Excluding final broadcast deliverables, I can't remember any codec as popular
for intermediate exchange and many types of "mastering".
Over the past year we have been requested to use ProRes for collaborating with
other editors and graphic artists. We also have clients request it as final
deliverable master for further versioning or direct live show presentation.
This is becoming more and more frequent.
We really have to sell the idea of dnxhd as a viable file based deliverable. So
we export from our PC Avid's and encode ProRes on OS X. Our OS X Avid spits it
out directly.
Both FCP and Avid have ProRes support. FCP and OS X Avid can do in and out. PC
Avids are "in" only via AMA quicktime "quick link" but do have realtime playback
performance. So it is a viable cross platform source.
Camera manufacturers like Arri have turned ProRes into an acquisition format for
the very popular Alexa. A growing list of external recorders like AJA KiPro
offer ProRes as their format of choice. A few support dnxhd too. A lot of 3rd
party video cards have ProRes support for capture and real time playback.
I would not rule out ProRes becoming some sort of acceptable broadcast
deliverable. Extreme Reach accepts ProRes for spot delivery directly (as they do
dnxhd too). I wonder what they receive more of?

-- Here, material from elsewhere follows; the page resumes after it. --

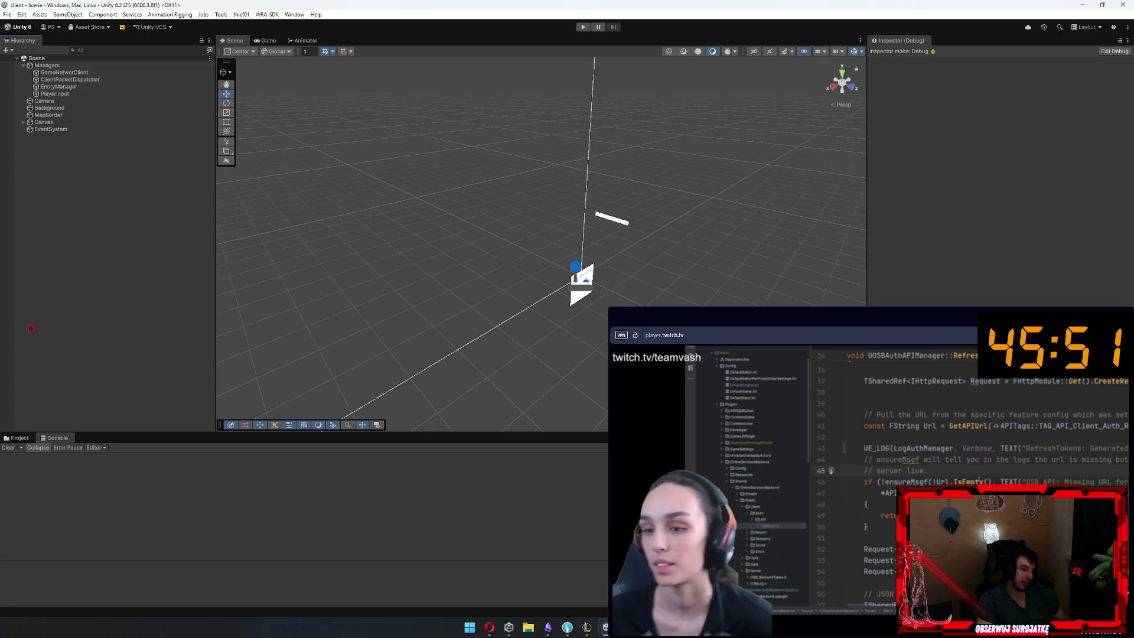
key(x)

Any Mac or PC with a current version of QuickTime can decode ProRes. Any Mac
with Final Cut Pro can encode ProRes.
Maybe someday PC users won't have to jump through hoops to encode...but that
doesn't sell Macs.
ProRes was definitely pushed initialy by the widespread adoption of Final Cut
Pro. Now it seems to be really be catching on beyond FCP edit suites.

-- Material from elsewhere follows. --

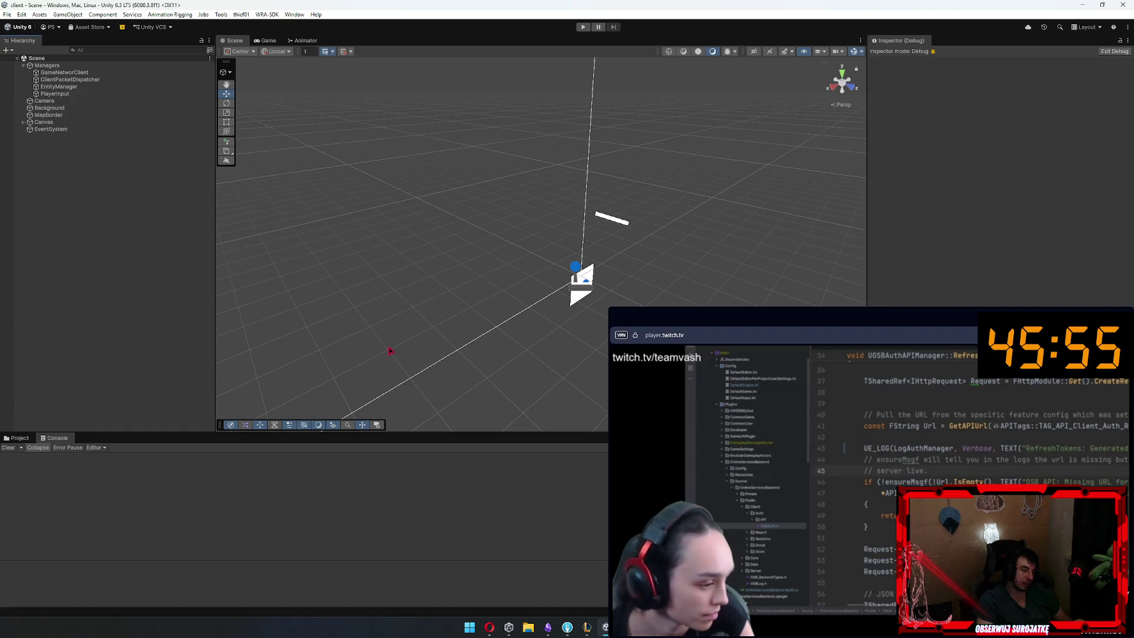
key(x)
key(x)
key(x)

ProRes scales to 4:4:4, not many codecs can. So, that combined with all of the
above is elevating its PERCEPTION as the professional level codec of choice. It
is the one which lets you go "direct to edit", in marketing speak from a very
respected high end camera manufacturer. You know the one with the hottest rig
going.
So, they way I see it there are only 3 codecs which could enter the popularity
contest for an intermediate level codec...ProRes, Cineform and dnxhd.
Of those three, more devices and more users support ProRes.
I'm really no ProRes or Quicktime fan-boy. I wish dnxhd was more of an openly
accepted standard. But it is not.
And my bet would certainly be on ProRes over Avi Mjpeg.